Dataset excerpts:
_ _ _ _

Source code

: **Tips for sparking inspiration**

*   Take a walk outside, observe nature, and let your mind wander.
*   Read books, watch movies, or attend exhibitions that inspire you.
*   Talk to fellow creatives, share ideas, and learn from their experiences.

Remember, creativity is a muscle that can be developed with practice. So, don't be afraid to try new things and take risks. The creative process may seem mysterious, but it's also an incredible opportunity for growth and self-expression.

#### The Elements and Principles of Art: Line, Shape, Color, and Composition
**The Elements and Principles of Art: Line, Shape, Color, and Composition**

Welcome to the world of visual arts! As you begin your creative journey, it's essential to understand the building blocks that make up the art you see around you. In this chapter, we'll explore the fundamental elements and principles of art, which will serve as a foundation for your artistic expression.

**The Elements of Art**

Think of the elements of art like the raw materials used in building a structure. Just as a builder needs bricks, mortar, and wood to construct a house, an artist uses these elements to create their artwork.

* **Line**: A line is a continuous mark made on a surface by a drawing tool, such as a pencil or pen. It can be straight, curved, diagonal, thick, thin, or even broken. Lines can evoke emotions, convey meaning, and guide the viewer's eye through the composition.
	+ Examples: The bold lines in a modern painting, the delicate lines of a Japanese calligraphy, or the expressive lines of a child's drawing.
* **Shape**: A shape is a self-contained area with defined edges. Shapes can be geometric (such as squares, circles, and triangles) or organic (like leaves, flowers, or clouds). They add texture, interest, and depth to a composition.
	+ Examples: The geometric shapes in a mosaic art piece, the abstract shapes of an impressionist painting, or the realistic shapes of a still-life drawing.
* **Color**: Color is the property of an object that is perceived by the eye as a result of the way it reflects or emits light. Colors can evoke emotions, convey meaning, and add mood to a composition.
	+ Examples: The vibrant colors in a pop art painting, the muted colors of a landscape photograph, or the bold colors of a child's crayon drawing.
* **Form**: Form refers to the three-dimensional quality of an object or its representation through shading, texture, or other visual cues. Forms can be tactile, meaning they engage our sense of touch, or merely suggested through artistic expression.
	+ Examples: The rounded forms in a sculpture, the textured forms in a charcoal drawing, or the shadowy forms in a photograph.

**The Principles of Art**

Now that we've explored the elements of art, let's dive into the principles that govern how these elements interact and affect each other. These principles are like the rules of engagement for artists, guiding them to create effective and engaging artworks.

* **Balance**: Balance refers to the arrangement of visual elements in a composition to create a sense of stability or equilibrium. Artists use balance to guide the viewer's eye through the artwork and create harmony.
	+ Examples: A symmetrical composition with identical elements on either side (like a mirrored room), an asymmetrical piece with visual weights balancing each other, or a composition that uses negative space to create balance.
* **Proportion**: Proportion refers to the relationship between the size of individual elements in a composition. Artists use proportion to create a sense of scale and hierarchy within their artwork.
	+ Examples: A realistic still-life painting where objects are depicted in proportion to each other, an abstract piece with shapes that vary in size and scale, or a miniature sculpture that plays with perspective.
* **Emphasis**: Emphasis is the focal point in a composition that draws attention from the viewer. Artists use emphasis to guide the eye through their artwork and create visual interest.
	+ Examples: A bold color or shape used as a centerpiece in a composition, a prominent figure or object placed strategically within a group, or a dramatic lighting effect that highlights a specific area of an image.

_ _ _ _

### AIM OF THE TASK
Each line of the entries above that includes the string "convey" should be copied out.

### SOLUTION
* **Line**: A line is a continuous mark made on a surface by a drawing tool, such as a pencil or pen. It can be straight, curved, diagonal, thick, thin, or even broken. Lines can evoke emotions, convey meaning, and guide the viewer's eye through the composition.
* **Color**: Color is the property of an object that is perceived by the eye as a result of the way it reflects or emits light. Colors can evoke emotions, convey meaning, and add mood to a composition.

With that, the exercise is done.